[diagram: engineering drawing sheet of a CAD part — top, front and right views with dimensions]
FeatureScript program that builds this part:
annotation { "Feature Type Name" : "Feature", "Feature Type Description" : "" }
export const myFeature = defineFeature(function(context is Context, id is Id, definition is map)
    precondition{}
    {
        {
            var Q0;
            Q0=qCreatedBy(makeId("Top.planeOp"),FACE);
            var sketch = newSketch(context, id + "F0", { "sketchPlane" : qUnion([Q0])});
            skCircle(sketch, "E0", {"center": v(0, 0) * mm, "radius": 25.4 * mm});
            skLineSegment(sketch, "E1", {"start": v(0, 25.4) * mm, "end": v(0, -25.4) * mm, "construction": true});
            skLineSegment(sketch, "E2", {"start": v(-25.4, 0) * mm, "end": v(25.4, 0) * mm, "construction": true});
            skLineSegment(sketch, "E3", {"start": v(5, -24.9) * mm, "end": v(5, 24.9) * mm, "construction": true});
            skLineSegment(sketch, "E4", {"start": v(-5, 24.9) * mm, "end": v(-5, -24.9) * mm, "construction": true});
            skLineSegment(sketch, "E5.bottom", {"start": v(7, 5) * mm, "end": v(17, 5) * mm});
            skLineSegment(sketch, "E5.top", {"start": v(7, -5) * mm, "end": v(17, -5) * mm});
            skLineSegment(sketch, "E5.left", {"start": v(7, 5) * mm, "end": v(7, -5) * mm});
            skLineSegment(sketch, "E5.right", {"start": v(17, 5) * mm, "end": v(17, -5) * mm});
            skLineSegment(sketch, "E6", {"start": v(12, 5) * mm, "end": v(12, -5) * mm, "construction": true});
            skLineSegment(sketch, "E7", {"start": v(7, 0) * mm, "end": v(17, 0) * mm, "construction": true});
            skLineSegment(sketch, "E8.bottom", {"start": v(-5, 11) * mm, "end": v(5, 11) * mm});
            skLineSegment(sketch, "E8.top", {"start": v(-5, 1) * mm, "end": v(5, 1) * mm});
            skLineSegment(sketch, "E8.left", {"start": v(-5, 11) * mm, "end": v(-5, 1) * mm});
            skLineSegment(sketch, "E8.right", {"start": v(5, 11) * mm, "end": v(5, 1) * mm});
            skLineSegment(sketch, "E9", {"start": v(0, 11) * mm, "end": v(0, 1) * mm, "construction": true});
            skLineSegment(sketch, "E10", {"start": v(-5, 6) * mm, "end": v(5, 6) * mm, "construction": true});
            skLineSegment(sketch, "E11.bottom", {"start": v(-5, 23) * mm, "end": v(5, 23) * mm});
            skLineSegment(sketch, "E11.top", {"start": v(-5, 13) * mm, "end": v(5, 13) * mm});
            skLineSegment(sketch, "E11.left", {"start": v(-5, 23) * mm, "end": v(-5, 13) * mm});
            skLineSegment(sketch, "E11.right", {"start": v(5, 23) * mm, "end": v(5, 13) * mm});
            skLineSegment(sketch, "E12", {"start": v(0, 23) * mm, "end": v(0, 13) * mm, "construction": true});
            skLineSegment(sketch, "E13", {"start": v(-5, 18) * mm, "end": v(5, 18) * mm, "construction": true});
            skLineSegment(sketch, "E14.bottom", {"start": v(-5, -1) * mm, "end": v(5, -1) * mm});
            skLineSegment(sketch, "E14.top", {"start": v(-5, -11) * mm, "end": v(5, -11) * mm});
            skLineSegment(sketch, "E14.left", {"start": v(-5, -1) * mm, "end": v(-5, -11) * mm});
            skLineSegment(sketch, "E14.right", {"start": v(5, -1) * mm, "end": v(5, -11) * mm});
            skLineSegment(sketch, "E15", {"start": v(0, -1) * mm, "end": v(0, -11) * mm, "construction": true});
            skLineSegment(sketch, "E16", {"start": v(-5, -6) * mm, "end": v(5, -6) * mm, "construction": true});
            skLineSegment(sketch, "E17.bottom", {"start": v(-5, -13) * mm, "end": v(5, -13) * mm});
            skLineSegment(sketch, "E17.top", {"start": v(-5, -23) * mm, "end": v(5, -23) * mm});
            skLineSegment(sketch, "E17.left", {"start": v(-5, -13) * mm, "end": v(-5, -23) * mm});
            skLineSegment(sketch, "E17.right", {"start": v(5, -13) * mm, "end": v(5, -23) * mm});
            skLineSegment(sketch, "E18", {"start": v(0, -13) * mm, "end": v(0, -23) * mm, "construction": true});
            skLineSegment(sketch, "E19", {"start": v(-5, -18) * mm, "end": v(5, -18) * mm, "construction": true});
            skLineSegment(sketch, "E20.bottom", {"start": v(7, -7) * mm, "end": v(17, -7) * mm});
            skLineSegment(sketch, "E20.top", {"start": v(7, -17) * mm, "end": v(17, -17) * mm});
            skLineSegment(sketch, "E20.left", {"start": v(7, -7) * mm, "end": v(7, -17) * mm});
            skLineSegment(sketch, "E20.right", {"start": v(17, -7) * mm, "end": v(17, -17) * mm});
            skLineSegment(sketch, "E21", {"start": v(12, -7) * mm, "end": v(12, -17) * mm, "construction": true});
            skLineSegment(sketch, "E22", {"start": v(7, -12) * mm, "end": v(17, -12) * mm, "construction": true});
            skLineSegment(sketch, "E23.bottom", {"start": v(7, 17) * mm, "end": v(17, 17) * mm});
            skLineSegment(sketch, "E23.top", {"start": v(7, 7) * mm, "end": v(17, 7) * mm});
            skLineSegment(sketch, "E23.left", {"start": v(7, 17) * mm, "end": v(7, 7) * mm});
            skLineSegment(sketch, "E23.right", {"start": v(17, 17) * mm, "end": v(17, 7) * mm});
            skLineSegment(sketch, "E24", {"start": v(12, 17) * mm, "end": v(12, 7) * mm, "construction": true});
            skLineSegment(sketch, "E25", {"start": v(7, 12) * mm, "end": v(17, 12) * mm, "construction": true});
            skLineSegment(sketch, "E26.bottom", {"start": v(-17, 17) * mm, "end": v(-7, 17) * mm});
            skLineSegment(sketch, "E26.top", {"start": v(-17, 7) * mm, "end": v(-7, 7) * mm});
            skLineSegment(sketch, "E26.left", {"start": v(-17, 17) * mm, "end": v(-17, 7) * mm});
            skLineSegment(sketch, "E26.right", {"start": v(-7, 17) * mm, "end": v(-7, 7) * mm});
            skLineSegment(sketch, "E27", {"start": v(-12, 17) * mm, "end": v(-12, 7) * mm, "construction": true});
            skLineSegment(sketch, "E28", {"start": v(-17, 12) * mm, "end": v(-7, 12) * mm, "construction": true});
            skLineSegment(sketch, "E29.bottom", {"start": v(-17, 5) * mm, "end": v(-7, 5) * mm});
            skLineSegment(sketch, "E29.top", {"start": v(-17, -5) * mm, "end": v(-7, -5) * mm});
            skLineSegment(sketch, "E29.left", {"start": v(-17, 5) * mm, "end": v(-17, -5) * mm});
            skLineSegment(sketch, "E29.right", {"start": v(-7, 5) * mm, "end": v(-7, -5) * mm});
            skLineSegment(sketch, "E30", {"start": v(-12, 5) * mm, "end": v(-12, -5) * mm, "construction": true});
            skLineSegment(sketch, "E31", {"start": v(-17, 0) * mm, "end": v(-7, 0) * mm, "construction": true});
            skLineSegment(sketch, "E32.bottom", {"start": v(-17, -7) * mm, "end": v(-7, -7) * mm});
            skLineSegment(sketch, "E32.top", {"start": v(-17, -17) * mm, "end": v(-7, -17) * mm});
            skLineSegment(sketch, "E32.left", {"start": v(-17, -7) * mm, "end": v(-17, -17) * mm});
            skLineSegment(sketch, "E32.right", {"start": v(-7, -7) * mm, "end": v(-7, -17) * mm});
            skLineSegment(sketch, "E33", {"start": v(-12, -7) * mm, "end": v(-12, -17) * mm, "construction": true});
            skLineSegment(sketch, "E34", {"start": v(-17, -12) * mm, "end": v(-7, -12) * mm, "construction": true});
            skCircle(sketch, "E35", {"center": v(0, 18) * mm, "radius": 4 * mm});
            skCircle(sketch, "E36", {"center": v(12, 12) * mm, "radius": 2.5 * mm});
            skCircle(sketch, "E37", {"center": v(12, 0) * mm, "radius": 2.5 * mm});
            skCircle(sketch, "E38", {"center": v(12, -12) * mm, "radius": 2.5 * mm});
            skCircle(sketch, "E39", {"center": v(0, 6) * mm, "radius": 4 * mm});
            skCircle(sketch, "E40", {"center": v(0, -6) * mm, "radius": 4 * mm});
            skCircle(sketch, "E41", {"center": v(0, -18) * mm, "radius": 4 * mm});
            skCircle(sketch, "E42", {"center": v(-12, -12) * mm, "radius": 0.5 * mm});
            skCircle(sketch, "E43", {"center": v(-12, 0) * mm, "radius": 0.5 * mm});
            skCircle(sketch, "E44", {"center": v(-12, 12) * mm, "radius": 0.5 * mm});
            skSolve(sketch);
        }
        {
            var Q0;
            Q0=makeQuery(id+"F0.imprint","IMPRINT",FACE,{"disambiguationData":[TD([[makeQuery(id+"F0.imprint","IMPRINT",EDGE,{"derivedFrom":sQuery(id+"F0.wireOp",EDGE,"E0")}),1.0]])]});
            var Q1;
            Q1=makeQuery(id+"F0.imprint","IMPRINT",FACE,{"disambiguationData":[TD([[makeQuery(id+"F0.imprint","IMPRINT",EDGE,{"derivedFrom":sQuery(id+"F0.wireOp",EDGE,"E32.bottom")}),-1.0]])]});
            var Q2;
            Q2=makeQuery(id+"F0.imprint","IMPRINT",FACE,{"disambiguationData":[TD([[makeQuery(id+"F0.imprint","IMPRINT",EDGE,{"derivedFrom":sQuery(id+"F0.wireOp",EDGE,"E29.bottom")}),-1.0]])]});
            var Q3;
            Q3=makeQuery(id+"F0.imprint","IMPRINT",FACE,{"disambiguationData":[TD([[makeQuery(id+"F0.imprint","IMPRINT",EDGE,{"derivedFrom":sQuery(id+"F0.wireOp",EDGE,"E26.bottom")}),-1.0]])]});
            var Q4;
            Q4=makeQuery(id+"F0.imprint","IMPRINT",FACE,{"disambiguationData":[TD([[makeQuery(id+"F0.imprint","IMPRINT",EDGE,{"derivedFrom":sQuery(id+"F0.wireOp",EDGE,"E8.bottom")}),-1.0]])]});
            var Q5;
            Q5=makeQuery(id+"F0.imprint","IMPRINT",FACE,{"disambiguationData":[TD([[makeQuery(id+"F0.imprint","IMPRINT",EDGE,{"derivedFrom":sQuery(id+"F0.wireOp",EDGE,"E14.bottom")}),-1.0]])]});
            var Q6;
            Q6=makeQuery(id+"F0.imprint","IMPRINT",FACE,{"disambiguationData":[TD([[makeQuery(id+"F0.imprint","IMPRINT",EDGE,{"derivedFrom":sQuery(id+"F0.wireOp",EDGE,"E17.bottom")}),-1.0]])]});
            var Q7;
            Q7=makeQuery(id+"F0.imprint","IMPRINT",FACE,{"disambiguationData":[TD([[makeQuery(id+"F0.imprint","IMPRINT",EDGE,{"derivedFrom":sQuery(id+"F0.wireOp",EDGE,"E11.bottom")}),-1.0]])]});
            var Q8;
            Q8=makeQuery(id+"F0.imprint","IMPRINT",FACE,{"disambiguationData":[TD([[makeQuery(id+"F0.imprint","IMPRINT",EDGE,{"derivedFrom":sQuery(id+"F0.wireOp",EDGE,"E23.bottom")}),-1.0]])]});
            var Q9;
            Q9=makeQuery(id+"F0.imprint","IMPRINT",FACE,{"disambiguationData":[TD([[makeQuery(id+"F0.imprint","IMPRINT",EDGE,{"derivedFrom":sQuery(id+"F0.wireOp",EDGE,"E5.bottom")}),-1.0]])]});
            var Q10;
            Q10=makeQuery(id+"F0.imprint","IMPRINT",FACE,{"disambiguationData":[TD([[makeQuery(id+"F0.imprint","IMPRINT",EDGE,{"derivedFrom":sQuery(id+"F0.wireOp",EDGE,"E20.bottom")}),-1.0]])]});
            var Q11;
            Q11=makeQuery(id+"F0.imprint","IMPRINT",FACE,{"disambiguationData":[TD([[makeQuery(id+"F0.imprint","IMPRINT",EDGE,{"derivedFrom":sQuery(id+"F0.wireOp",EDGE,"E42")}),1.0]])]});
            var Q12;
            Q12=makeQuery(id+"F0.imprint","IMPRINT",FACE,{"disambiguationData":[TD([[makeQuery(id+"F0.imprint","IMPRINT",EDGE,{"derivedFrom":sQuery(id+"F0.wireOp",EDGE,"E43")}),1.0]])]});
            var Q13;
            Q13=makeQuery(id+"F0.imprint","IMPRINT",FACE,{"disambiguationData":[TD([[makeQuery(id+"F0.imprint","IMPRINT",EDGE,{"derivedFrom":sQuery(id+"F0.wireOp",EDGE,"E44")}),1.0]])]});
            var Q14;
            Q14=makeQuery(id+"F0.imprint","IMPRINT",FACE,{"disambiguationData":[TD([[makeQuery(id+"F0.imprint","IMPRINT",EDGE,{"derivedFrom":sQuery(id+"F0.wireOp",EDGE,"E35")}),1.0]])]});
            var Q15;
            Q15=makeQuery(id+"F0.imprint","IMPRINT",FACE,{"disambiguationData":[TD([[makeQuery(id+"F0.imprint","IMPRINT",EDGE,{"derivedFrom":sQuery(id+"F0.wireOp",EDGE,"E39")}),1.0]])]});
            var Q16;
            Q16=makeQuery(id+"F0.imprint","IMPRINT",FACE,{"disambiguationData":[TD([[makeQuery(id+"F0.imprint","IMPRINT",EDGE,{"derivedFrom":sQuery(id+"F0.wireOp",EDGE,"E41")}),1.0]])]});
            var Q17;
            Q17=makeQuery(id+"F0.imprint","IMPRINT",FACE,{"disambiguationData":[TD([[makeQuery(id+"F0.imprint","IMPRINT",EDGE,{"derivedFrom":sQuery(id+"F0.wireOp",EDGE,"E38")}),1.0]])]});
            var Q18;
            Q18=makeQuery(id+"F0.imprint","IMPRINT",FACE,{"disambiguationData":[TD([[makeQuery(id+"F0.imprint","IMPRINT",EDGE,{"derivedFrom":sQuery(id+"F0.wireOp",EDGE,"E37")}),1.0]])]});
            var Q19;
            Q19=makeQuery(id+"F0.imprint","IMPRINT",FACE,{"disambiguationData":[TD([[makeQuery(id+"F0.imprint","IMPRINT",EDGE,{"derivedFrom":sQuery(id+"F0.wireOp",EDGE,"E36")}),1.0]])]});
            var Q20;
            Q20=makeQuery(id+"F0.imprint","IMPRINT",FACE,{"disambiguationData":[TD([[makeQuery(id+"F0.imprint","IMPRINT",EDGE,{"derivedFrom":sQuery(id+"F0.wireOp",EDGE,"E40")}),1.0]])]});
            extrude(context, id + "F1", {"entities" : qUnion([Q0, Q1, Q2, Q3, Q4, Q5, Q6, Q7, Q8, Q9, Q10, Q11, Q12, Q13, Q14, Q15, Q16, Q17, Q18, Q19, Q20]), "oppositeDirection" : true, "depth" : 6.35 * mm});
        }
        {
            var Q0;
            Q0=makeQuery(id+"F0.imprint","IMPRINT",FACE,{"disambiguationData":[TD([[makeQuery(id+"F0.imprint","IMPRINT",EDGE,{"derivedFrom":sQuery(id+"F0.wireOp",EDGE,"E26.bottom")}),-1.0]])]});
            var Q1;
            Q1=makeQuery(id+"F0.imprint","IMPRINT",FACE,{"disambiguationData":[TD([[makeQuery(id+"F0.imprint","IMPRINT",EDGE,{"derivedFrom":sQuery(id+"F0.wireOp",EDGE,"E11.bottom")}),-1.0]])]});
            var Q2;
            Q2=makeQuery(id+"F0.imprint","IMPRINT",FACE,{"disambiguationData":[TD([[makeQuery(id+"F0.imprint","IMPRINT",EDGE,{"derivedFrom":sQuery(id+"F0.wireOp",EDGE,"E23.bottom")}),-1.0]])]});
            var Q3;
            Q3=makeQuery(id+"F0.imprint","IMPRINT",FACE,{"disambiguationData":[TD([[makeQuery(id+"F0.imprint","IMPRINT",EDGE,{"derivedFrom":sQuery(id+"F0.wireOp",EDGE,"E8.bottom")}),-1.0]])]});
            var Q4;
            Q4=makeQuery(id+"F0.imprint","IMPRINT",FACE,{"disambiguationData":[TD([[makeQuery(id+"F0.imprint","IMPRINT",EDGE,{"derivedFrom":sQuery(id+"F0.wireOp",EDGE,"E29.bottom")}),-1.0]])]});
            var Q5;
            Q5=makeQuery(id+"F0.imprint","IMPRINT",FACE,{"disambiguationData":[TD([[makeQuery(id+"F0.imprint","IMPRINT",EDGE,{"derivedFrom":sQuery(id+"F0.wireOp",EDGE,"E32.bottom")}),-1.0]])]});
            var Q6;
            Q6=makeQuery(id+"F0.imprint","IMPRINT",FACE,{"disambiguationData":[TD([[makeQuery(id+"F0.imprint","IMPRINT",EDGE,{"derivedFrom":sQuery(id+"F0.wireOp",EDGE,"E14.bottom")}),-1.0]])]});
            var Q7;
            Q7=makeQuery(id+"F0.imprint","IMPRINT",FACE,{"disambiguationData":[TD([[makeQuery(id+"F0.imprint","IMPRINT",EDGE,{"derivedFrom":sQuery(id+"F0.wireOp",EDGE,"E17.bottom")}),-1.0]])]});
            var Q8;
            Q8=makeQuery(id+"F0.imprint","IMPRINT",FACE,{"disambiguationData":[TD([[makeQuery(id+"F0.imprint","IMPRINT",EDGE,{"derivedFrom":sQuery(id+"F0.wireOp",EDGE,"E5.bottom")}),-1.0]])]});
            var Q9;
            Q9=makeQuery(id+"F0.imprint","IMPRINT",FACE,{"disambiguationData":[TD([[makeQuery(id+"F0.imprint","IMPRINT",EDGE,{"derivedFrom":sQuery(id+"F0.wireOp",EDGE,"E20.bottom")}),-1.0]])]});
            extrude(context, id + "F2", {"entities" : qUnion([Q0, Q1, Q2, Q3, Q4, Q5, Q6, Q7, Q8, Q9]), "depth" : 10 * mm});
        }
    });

┄┄┄┄┄┄┄┄┄┄

■ WRITTEN PROBLEM:
Locate every line in the records above that contains the string "part", and copy each such line in full. Matching is case-sensitive.

■ TASK RESPONSE:
[diagram: engineering drawing sheet of a CAD part — top, front and right views with dimensions]
FeatureScript program that builds this part:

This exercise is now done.